Clipboard of host sent to remote machine, must be more explicit
Reproduction
- On your Linux desktop, open a text editor
- Type "My password", select the text, and hit Ctrl-C
- Open a Vinagre VNC connection to a remote host, e.g. running Windows
- On the remote Windows host, open notepad.exe
- In notepad's menu bar, using the mouse, click on Edit|Paste
Actual result
notepad.exe shows "My password"
That implies that the remote machine is silently snooping on the local clipboard, even if I'm not even interacting with the remote machine and vinagre is open only in the background. You might say "This is how the clipboard works", but that's true only for local machines where the security context is the same as "can run local application". If local applications A and B both have full rights to run arbitrary code, then it's OK for them to read the clipboard. It is not OK for a remote machine, which doesn't have "run arbitary code" permissions on my local machine.

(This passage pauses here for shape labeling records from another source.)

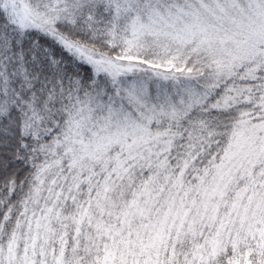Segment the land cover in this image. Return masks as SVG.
Here are the masks:
<instances>
[{"label":"snow or ice","instance_id":"1","mask_svg":"<svg viewBox=\"0 0 264 264\" xmlns=\"http://www.w3.org/2000/svg\"><path fill=\"white\" fill-rule=\"evenodd\" d=\"M0 264H264V0H0Z\"/></svg>","mask_w":264,"mask_h":264}]
</instances>
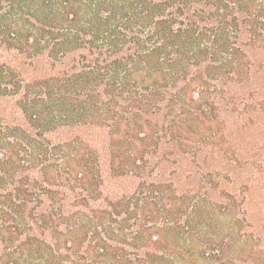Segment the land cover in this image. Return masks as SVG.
Masks as SVG:
<instances>
[{
  "label": "trees",
  "instance_id": "obj_1",
  "mask_svg": "<svg viewBox=\"0 0 264 264\" xmlns=\"http://www.w3.org/2000/svg\"><path fill=\"white\" fill-rule=\"evenodd\" d=\"M0 100V264H264V0H0Z\"/></svg>",
  "mask_w": 264,
  "mask_h": 264
},
{
  "label": "rangeland",
  "instance_id": "obj_2",
  "mask_svg": "<svg viewBox=\"0 0 264 264\" xmlns=\"http://www.w3.org/2000/svg\"><path fill=\"white\" fill-rule=\"evenodd\" d=\"M0 113L4 114L6 121H21V114L18 109L14 106V104L8 100H0ZM81 134L83 136L87 135L86 130L83 128L78 127H71L70 129H62L59 132H54L50 134V137L55 140L65 139L68 137H72L75 134ZM171 168L166 169V174L169 173ZM165 170V169H164ZM262 174V173H261ZM102 175L104 180V189L106 192H111L113 189V184L117 183L118 180L114 179L111 174L109 173L107 162L102 160ZM258 175V174H257ZM261 176V175H259ZM188 184H185L184 187H187ZM230 187V186H229ZM109 192V193H110ZM240 197L243 196V193L240 194ZM247 200L243 202L244 208H248L251 211L252 219L255 222H262L264 223V188L259 187H252L249 191L246 192ZM262 199V201H261ZM262 202V203H261ZM259 220V221H258Z\"/></svg>",
  "mask_w": 264,
  "mask_h": 264
}]
</instances>
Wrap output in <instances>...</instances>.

For the same reason, browsers only paste into the page after explicit user action, and the programmatic clipboard APIs are considered security-sensitive and require explicit user approval, specifically "the clipboard-read
or clipboard-write
permission as appropriate." (Quote)
Expected result
Nothing. (See Suggested Solutions below)
Suggested solutions
-
"Paste" button on VNC viewer toolbar. If the user presses the button, the viewer sends the clipboard to the remote machine at that moment, and then triggers a Ctrl-V keypress on the remote machine.
-
If the user doesn't press the button, but focuses the VNC viewer and presses Ctrl-V, the viewer sends the clipboard to the remote machine and only then sends the Ctrl-V to the remote machine.
-
A combination of 1. and 2.
Whether you use the mouse or keyboard, you wouldn't need any more actions in practice. You still do Ctrl-C in your Linux app, switch to the viewer, press Ctrl-V there, and you got the text in notepad.exe.
Of course that would be configurable so that you can change they key combo, e.g. for Macs, or to disable sending the key combo after the Paste button, or to disable the clipboard entirely.
Importance / Impact
This is a security hole. Because I use a different password for every service, I have to copy&paste them. However, the remote machine is not trusted. In some cases, it's owned by a different company, in other cases I use VNC and a different machine specifically because I don't trust the software and need to test.
If the untrusted host can get to my passwords from my trusted desktop, that's a security hole, because my passwords leak, and they may well give full access to other machines, my bank account or other highly sensitive data.